## BRIEF
Please write out exactly the lines that begin at the line containing "- **Tag**: 99" and run to the end of the records.
:: SOURCE DATA
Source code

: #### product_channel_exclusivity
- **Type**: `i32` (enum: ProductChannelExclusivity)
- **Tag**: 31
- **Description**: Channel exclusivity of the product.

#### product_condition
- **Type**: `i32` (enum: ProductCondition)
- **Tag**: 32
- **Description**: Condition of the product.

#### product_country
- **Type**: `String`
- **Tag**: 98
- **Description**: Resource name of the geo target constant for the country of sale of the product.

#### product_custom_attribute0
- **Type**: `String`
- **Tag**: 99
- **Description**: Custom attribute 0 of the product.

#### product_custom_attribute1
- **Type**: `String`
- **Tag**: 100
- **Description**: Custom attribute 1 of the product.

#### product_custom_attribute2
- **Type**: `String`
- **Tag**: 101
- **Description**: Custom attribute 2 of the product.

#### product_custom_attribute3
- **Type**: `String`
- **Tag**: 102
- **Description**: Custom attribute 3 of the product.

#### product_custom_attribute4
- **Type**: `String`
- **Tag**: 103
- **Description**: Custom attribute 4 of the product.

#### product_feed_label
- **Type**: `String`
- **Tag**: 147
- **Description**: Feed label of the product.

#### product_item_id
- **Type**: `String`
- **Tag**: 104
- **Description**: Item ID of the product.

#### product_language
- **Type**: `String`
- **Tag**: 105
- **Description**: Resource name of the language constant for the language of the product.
::::
## EXERCISE OUTPUT
- **Tag**: 99
- **Description**: Custom attribute 0 of the product.

#### product_custom_attribute1
- **Type**: `String`
- **Tag**: 100
- **Description**: Custom attribute 1 of the product.

#### product_custom_attribute2
- **Type**: `String`
- **Tag**: 101
- **Description**: Custom attribute 2 of the product.

#### product_custom_attribute3
- **Type**: `String`
- **Tag**: 102
- **Description**: Custom attribute 3 of the product.

#### product_custom_attribute4
- **Type**: `String`
- **Tag**: 103
- **Description**: Custom attribute 4 of the product.

#### product_feed_label
- **Type**: `String`
- **Tag**: 147
- **Description**: Feed label of the product.

#### product_item_id
- **Type**: `String`
- **Tag**: 104
- **Description**: Item ID of the product.

#### product_language
- **Type**: `String`
- **Tag**: 105
- **Description**: Resource name of the language constant for the language of the product.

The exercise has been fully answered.